Caring has always been a cornerstone of nursing in particular and medicine in general. So have stereotypes, particularly stereotypes about male nurses, most commonly having to do with the beliefs that nursing is a “female” profession, or that many male nurses are gay.
“The stereotypes I deal with are that I am in a women’s profession,” Bredimus said. “It was historically a woman’s job. Other stereotypes that come up are how people think that anyone can become a nurse. It is a very demanding profession that is not something that you can just plug someone into. They have to have vast medical training and crucial clinical evaluation skills.”

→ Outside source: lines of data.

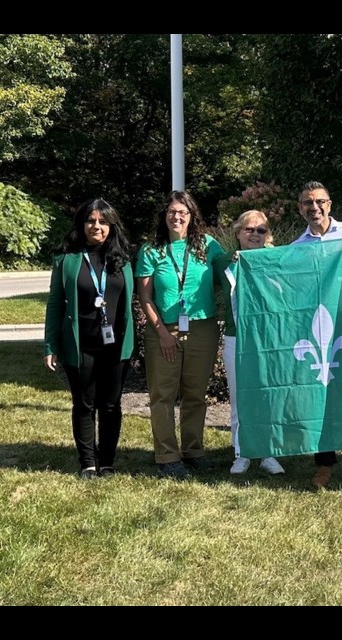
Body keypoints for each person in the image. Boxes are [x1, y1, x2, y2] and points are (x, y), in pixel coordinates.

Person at [291, 181, 342, 490]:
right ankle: (323, 463)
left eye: (319, 202)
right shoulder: (296, 248)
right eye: (307, 203)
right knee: (320, 395)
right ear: (300, 208)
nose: (314, 207)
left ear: (330, 203)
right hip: (317, 326)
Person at [44, 198, 134, 480]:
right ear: (82, 224)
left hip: (117, 344)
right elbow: (55, 304)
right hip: (80, 344)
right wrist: (51, 345)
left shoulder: (124, 259)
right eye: (91, 221)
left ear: (112, 226)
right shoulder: (66, 259)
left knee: (111, 404)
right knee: (84, 404)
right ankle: (88, 463)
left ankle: (107, 461)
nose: (97, 226)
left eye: (103, 221)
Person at [135, 191, 224, 479]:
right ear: (164, 216)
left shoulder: (207, 246)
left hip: (202, 328)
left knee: (196, 394)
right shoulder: (151, 250)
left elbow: (229, 275)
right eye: (172, 211)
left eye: (183, 212)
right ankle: (167, 456)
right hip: (164, 329)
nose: (177, 216)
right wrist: (161, 332)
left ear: (191, 216)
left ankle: (194, 450)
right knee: (162, 395)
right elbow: (145, 296)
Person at [215, 210, 286, 476]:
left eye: (261, 230)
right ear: (238, 233)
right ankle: (241, 452)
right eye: (249, 229)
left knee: (269, 395)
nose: (255, 234)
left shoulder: (276, 261)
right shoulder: (224, 261)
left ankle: (268, 452)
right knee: (239, 396)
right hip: (237, 337)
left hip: (267, 339)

“I believe the stereotypes are going away,” Assistant Professor Bruce Leonard said. “Advertisements and television programs depicting men as nurses working with a health care team have helped to dispel the stereotypes.”

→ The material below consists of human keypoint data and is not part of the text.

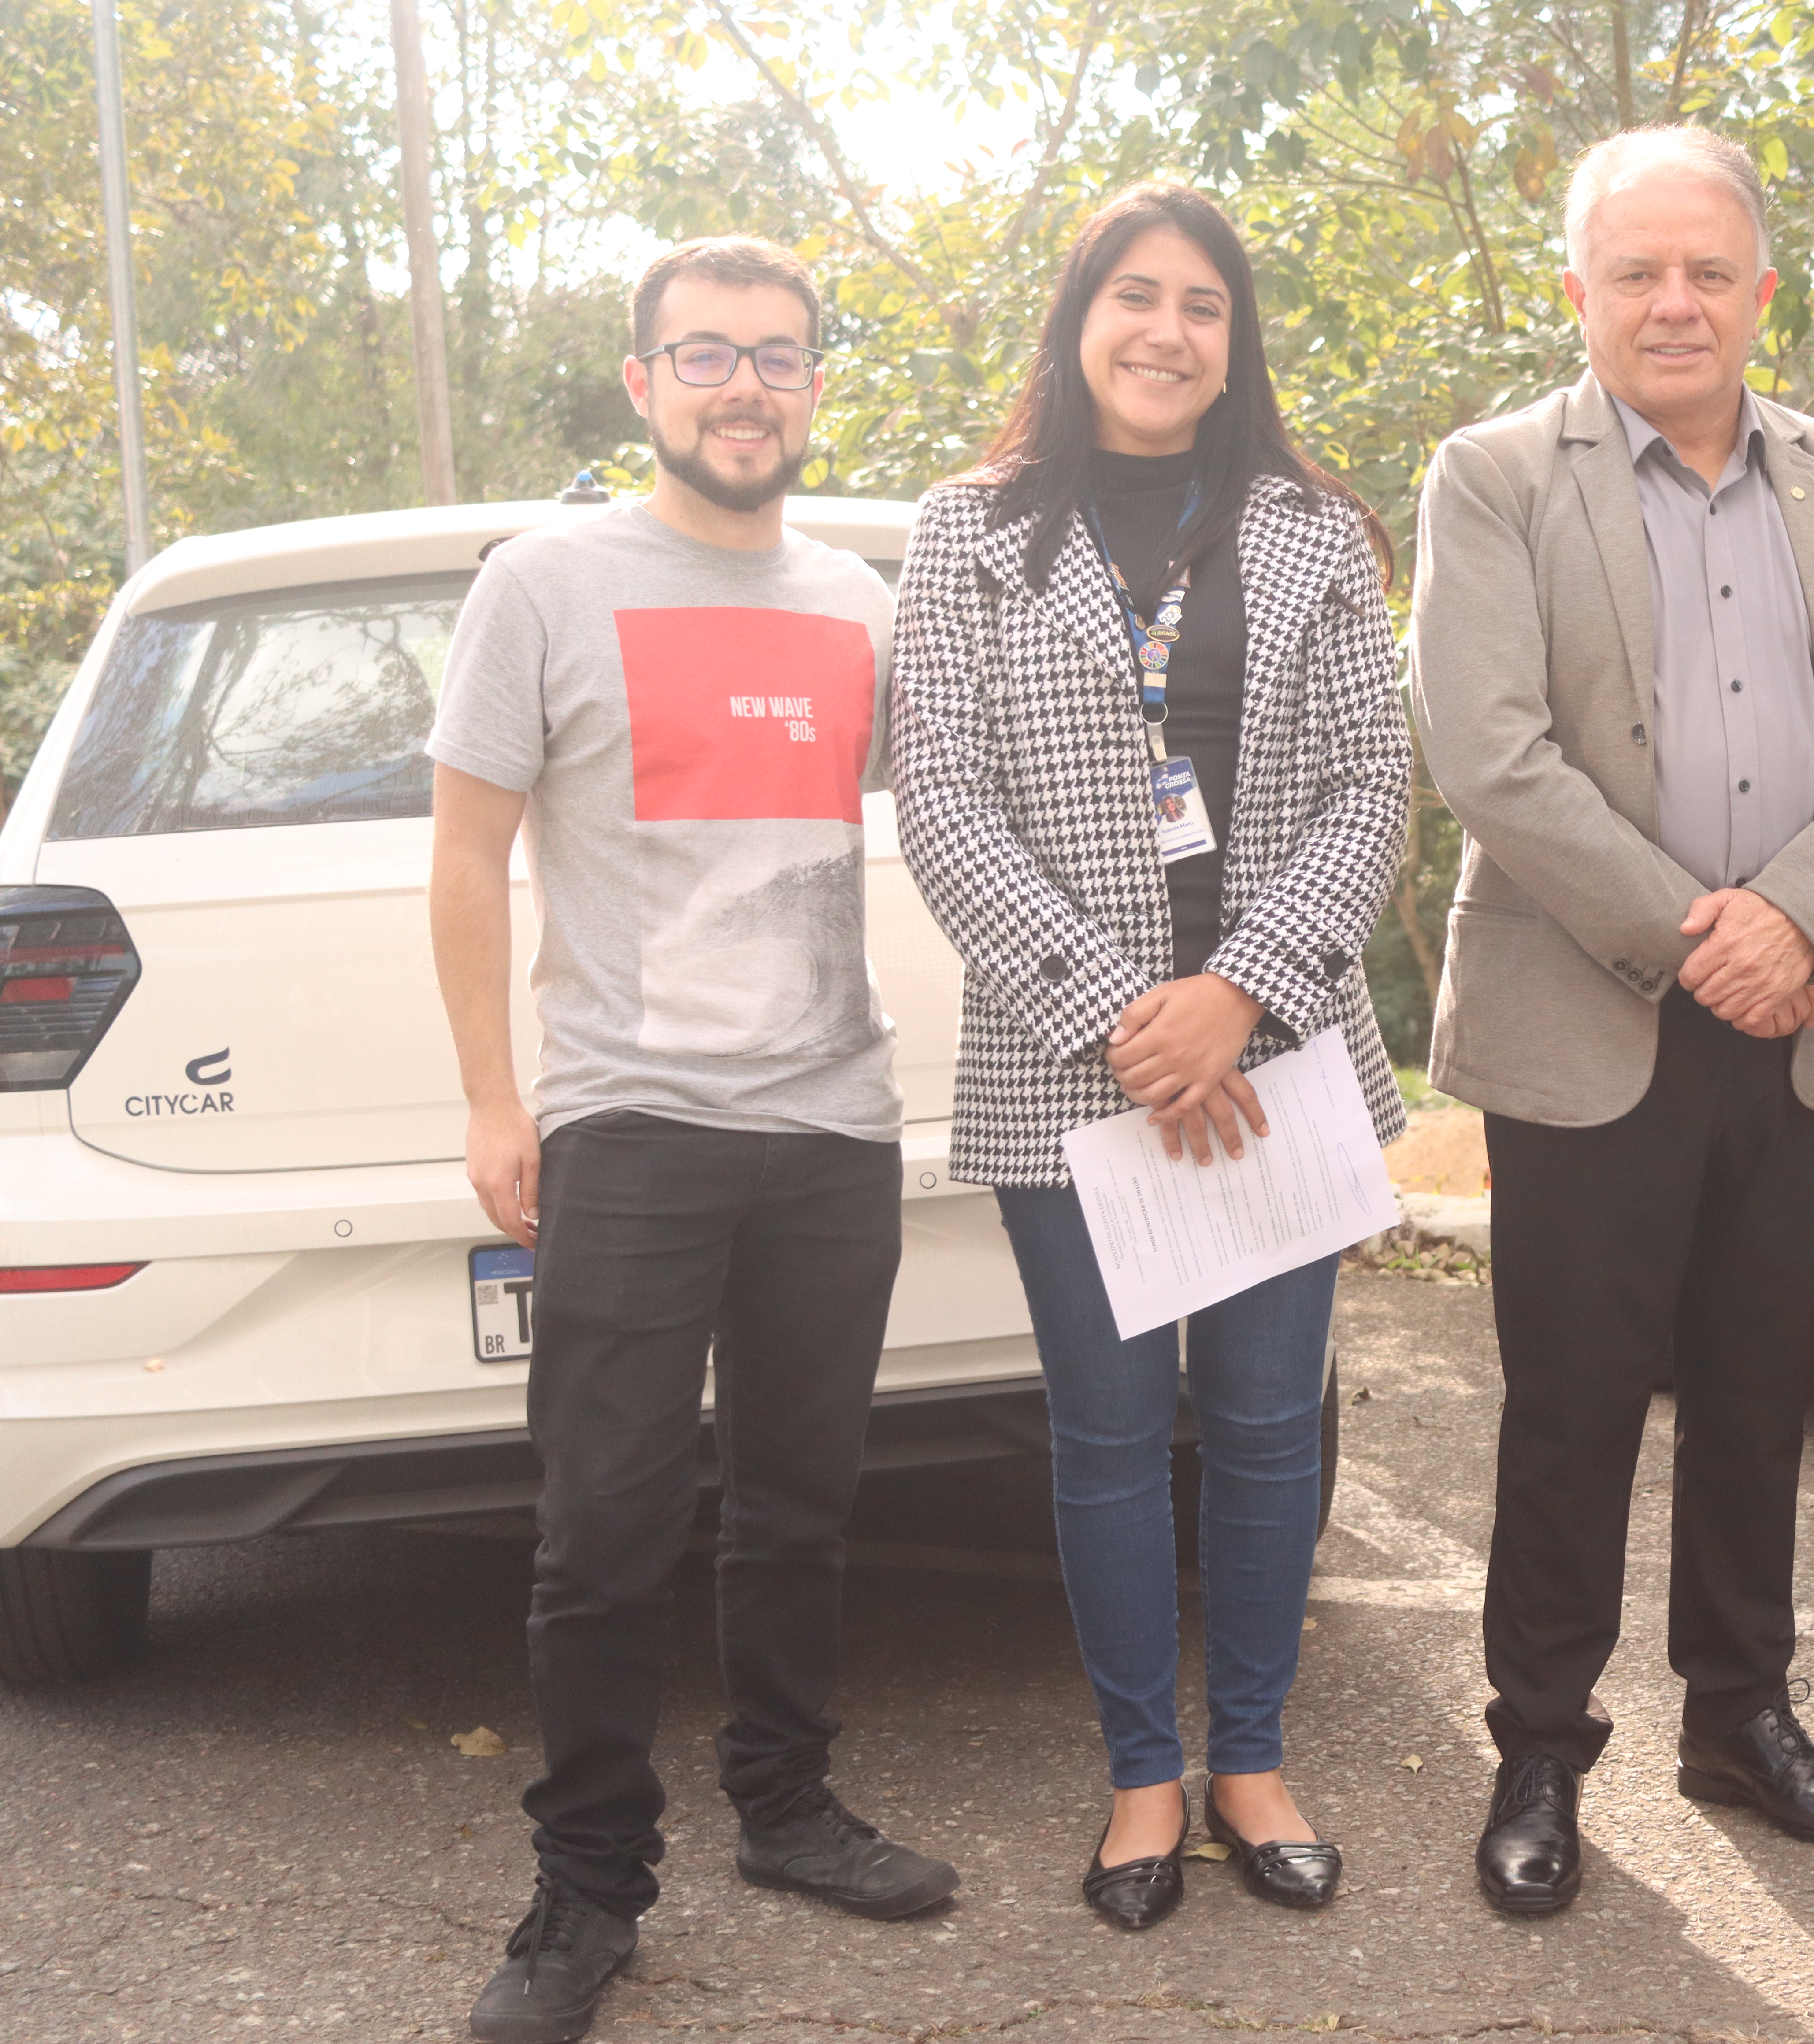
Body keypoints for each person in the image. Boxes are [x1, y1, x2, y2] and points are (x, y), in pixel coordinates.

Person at [1408, 126, 1814, 1914]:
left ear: (1760, 292)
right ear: (1579, 291)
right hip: (1593, 1018)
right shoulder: (1495, 478)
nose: (1673, 302)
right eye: (1636, 271)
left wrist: (1794, 919)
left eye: (1708, 271)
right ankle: (1542, 1750)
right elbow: (1488, 747)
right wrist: (1697, 930)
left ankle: (1745, 1717)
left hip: (1792, 1013)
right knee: (1570, 1409)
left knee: (1757, 1394)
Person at [428, 234, 958, 2044]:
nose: (750, 386)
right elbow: (464, 852)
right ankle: (585, 1891)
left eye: (783, 357)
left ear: (816, 385)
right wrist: (499, 1097)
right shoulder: (546, 583)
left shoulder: (865, 599)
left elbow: (966, 814)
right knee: (603, 1528)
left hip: (832, 1119)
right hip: (632, 1120)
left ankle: (788, 1804)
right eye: (710, 354)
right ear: (645, 382)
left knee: (802, 1507)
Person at [891, 183, 1410, 1931]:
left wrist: (1240, 992)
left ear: (1233, 337)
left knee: (1267, 1431)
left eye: (1203, 303)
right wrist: (1127, 1015)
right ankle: (1141, 1775)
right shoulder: (965, 533)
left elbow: (1371, 792)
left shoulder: (1310, 534)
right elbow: (943, 799)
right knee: (1110, 1437)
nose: (1167, 330)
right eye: (1136, 295)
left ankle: (1252, 1758)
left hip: (1278, 1060)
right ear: (1079, 316)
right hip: (1075, 1071)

Baade said some of his friends joked with him about the male nursing stereotype after he decided to become a nurse, but it was light-hearted and easily dismissed with humor. Bredimus says, “I go with the Greg Focker jokes.” (Ben Stiller played nurse Greg Focker in the movie Meet the Parents.) But turning serious, Bredimus adds, “I know I have people’s lives in my hands every day. What I do does matter.”
While some still consider nursing to be a female occupation, Bredimus and Baade see typically male characteristics such as greater upper body strength and endurance as conferring an advantage. “Men like to be in the heat of the battle,” Baade said. “Moving trauma patients from gurney to gurney, with a broken bone you need strength to help the physician realign that bone.” This is what draws him toward working in an emotionally charged environment such as an emergency room or ICU. “What I want to get out of nursing is the medical practice part,” Bredimus said. “I’m science-minded. I want to know about diseases, I want to know the pathology, I want the opportunity to work with patients longer than 15 minutes a pop.”
Leonard says that the School of Nursing is actively recruiting male students, particularly in the Houston area. “We’re attracting a very diverse group and overall they come in very well prepared for nursing school,” he said. “They vary in age. Some are right out of their sophomore year in college and others have worked in other fields before coming here.”
Greater awareness of the nursing profession and the many avenues for professional and personal development are certainly important, but Leonard says male and female students share similar attitudes about the importance of caring for people. “Nursing offers numerous personal rewards such as helping others and a sense of satisfaction in giving something back to humanity that just can’t be found in many traditional male professions,” he said.
Senior nursing student Vanessa Ray of Houston, anticipating graduation this summer, isn’t surprised at the increasing number of male nursing students. “The males are trying to come into the nursing program just like the females,” she observed. “I didn’t see any difference with men in class. They are treated the same as the women.”
Leonard agrees with the conclusions of Baade and Bredimus about opportunities in the nursing profession. “More males are enrolling because the career offers options that are not available in traditional male professions. Nurses today have many more opportunities than in the past, especially in selecting their area of interest to work,” he said.
Both Baade and Bredimus are quick to recommend nursing as a career choice for other men, but not because of impending shortages or other big picture issues. “In nursing, you can basically do anything you want to do,” Bredimus says.